== Instructions for the task ==
Lift every line from the entries that includes the word "报告期内".

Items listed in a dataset
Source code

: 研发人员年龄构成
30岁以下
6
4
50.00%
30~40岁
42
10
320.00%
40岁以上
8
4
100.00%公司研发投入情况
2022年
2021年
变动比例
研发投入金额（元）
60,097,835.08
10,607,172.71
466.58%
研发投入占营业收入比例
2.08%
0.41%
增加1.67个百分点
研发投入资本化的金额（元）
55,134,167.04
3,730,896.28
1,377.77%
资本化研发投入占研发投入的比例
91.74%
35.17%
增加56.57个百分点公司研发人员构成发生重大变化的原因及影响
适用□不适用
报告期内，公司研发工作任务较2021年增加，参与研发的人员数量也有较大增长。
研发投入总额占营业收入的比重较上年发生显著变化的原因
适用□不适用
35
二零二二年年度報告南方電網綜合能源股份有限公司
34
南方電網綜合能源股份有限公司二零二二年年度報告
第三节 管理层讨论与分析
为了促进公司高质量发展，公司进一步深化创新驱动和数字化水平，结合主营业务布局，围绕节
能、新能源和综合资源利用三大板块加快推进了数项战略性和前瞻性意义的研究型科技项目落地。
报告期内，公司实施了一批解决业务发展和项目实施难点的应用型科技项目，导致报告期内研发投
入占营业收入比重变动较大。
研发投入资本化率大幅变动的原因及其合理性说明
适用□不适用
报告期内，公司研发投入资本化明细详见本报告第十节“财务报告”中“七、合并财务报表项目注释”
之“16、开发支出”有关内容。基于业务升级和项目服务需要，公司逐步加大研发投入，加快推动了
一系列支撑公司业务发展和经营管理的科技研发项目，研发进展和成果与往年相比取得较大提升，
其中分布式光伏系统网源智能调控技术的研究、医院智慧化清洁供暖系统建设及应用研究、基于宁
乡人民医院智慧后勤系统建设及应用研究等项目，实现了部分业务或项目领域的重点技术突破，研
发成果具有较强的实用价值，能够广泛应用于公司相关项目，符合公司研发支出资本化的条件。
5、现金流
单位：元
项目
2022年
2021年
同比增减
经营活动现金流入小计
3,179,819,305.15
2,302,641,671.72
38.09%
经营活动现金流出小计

== Task response ==
报告期内，公司研发工作任务较2021年增加，参与研发的人员数量也有较大增长。
报告期内，公司实施了一批解决业务发展和项目实施难点的应用型科技项目，导致报告期内研发投
报告期内，公司研发投入资本化明细详见本报告第十节“财务报告”中“七、合并财务报表项目注释”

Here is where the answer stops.